Exercise instructions: Exactly as they stand, set down the following records once more.

[Recorded data]
:::::
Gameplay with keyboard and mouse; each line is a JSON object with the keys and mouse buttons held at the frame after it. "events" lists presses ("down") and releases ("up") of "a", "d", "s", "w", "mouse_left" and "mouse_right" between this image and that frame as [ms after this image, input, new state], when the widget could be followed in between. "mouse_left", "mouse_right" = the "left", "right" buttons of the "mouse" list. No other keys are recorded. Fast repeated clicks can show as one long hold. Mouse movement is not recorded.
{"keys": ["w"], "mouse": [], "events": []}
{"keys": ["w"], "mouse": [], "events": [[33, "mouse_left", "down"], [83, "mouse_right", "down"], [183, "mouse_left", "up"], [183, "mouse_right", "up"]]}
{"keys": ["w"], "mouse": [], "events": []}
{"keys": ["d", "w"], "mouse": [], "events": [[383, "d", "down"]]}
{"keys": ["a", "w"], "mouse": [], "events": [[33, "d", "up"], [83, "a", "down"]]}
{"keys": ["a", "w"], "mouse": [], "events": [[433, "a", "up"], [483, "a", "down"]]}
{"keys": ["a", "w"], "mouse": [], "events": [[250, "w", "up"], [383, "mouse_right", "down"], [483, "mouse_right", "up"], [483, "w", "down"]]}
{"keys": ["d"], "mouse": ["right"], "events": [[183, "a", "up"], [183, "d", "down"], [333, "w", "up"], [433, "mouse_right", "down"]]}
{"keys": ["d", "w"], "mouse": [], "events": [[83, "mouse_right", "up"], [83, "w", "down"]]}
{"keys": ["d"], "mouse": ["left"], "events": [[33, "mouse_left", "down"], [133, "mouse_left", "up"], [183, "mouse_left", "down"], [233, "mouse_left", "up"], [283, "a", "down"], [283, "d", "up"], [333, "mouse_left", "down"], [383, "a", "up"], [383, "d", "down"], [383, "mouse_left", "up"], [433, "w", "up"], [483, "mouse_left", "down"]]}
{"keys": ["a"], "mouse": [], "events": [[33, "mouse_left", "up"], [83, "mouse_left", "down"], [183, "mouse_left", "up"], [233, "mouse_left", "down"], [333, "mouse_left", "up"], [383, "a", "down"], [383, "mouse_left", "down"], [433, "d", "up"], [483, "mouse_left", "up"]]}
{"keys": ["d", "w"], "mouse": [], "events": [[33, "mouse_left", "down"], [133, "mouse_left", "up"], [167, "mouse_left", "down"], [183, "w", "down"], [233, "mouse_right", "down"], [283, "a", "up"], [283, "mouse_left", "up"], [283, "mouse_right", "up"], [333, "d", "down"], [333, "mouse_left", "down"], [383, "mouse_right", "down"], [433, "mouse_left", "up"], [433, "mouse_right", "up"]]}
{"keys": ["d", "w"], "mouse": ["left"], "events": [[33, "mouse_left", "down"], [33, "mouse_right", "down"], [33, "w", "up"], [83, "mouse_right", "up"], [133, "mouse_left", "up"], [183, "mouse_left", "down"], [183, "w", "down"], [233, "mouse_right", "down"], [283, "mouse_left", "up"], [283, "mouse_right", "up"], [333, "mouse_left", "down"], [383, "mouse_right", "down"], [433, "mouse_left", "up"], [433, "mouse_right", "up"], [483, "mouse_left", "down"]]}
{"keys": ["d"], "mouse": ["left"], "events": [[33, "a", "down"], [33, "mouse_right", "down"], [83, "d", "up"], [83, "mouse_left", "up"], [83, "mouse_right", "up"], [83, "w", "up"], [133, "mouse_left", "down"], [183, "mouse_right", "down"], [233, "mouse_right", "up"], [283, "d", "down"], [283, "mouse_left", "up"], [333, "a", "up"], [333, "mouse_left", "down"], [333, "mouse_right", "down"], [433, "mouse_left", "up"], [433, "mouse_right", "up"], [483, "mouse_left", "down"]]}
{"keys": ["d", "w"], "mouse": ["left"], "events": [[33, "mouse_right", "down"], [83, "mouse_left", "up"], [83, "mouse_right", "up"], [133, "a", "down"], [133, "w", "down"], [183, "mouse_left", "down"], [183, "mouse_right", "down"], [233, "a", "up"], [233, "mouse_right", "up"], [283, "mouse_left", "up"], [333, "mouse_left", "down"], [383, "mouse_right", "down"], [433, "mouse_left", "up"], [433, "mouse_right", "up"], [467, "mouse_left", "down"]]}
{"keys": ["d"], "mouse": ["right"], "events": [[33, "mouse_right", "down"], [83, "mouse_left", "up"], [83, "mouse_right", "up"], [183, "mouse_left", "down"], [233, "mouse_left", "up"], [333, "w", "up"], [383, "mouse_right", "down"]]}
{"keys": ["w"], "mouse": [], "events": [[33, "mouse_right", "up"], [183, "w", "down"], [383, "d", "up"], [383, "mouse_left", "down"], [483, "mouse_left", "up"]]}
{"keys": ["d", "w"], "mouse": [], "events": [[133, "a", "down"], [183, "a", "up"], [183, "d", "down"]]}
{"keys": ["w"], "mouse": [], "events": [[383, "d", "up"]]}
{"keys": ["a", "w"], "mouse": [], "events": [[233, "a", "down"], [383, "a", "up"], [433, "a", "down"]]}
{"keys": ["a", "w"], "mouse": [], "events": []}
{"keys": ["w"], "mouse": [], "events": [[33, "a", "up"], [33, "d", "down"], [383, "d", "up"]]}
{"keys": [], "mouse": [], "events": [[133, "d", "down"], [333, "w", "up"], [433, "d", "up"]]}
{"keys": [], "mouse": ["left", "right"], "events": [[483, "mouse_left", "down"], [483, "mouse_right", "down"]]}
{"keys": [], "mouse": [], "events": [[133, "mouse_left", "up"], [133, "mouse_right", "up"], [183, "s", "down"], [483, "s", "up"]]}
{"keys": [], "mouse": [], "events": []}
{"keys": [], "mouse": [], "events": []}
:::::
Written answer:
Gameplay with keyboard and mouse; each line is a JSON object with the keys and mouse buttons held at the frame after it. "events" lists presses ("down") and releases ("up") of "a", "d", "s", "w", "mouse_left" and "mouse_right" between this image and that frame as [ms after this image, input, new state], when the widget could be followed in between. "mouse_left", "mouse_right" = the "left", "right" buttons of the "mouse" list. No other keys are recorded. Fast repeated clicks can show as one long hold. Mouse movement is not recorded.
{"keys": ["w"], "mouse": [], "events": []}
{"keys": ["w"], "mouse": [], "events": [[33, "mouse_left", "down"], [83, "mouse_right", "down"], [183, "mouse_left", "up"], [183, "mouse_right", "up"]]}
{"keys": ["w"], "mouse": [], "events": []}
{"keys": ["d", "w"], "mouse": [], "events": [[383, "d", "down"]]}
{"keys": ["a", "w"], "mouse": [], "events": [[33, "d", "up"], [83, "a", "down"]]}
{"keys": ["a", "w"], "mouse": [], "events": [[433, "a", "up"], [483, "a", "down"]]}
{"keys": ["a", "w"], "mouse": [], "events": [[250, "w", "up"], [383, "mouse_right", "down"], [483, "mouse_right", "up"], [483, "w", "down"]]}
{"keys": ["d"], "mouse": ["right"], "events": [[183, "a", "up"], [183, "d", "down"], [333, "w", "up"], [433, "mouse_right", "down"]]}
{"keys": ["d", "w"], "mouse": [], "events": [[83, "mouse_right", "up"], [83, "w", "down"]]}
{"keys": ["d"], "mouse": ["left"], "events": [[33, "mouse_left", "down"], [133, "mouse_left", "up"], [183, "mouse_left", "down"], [233, "mouse_left", "up"], [283, "a", "down"], [283, "d", "up"], [333, "mouse_left", "down"], [383, "a", "up"], [383, "d", "down"], [383, "mouse_left", "up"], [433, "w", "up"], [483, "mouse_left", "down"]]}
{"keys": ["a"], "mouse": [], "events": [[33, "mouse_left", "up"], [83, "mouse_left", "down"], [183, "mouse_left", "up"], [233, "mouse_left", "down"], [333, "mouse_left", "up"], [383, "a", "down"], [383, "mouse_left", "down"], [433, "d", "up"], [483, "mouse_left", "up"]]}
{"keys": ["d", "w"], "mouse": [], "events": [[33, "mouse_left", "down"], [133, "mouse_left", "up"], [167, "mouse_left", "down"], [183, "w", "down"], [233, "mouse_right", "down"], [283, "a", "up"], [283, "mouse_left", "up"], [283, "mouse_right", "up"], [333, "d", "down"], [333, "mouse_left", "down"], [383, "mouse_right", "down"], [433, "mouse_left", "up"], [433, "mouse_right", "up"]]}
{"keys": ["d", "w"], "mouse": ["left"], "events": [[33, "mouse_left", "down"], [33, "mouse_right", "down"], [33, "w", "up"], [83, "mouse_right", "up"], [133, "mouse_left", "up"], [183, "mouse_left", "down"], [183, "w", "down"], [233, "mouse_right", "down"], [283, "mouse_left", "up"], [283, "mouse_right", "up"], [333, "mouse_left", "down"], [383, "mouse_right", "down"], [433, "mouse_left", "up"], [433, "mouse_right", "up"], [483, "mouse_left", "down"]]}
{"keys": ["d"], "mouse": ["left"], "events": [[33, "a", "down"], [33, "mouse_right", "down"], [83, "d", "up"], [83, "mouse_left", "up"], [83, "mouse_right", "up"], [83, "w", "up"], [133, "mouse_left", "down"], [183, "mouse_right", "down"], [233, "mouse_right", "up"], [283, "d", "down"], [283, "mouse_left", "up"], [333, "a", "up"], [333, "mouse_left", "down"], [333, "mouse_right", "down"], [433, "mouse_left", "up"], [433, "mouse_right", "up"], [483, "mouse_left", "down"]]}
{"keys": ["d", "w"], "mouse": ["left"], "events": [[33, "mouse_right", "down"], [83, "mouse_left", "up"], [83, "mouse_right", "up"], [133, "a", "down"], [133, "w", "down"], [183, "mouse_left", "down"], [183, "mouse_right", "down"], [233, "a", "up"], [233, "mouse_right", "up"], [283, "mouse_left", "up"], [333, "mouse_left", "down"], [383, "mouse_right", "down"], [433, "mouse_left", "up"], [433, "mouse_right", "up"], [467, "mouse_left", "down"]]}
{"keys": ["d"], "mouse": ["right"], "events": [[33, "mouse_right", "down"], [83, "mouse_left", "up"], [83, "mouse_right", "up"], [183, "mouse_left", "down"], [233, "mouse_left", "up"], [333, "w", "up"], [383, "mouse_right", "down"]]}
{"keys": ["w"], "mouse": [], "events": [[33, "mouse_right", "up"], [183, "w", "down"], [383, "d", "up"], [383, "mouse_left", "down"], [483, "mouse_left", "up"]]}
{"keys": ["d", "w"], "mouse": [], "events": [[133, "a", "down"], [183, "a", "up"], [183, "d", "down"]]}
{"keys": ["w"], "mouse": [], "events": [[383, "d", "up"]]}
{"keys": ["a", "w"], "mouse": [], "events": [[233, "a", "down"], [383, "a", "up"], [433, "a", "down"]]}
{"keys": ["a", "w"], "mouse": [], "events": []}
{"keys": ["w"], "mouse": [], "events": [[33, "a", "up"], [33, "d", "down"], [383, "d", "up"]]}
{"keys": [], "mouse": [], "events": [[133, "d", "down"], [333, "w", "up"], [433, "d", "up"]]}
{"keys": [], "mouse": ["left", "right"], "events": [[483, "mouse_left", "down"], [483, "mouse_right", "down"]]}
{"keys": [], "mouse": [], "events": [[133, "mouse_left", "up"], [133, "mouse_right", "up"], [183, "s", "down"], [483, "s", "up"]]}
{"keys": [], "mouse": [], "events": []}
{"keys": [], "mouse": [], "events": []}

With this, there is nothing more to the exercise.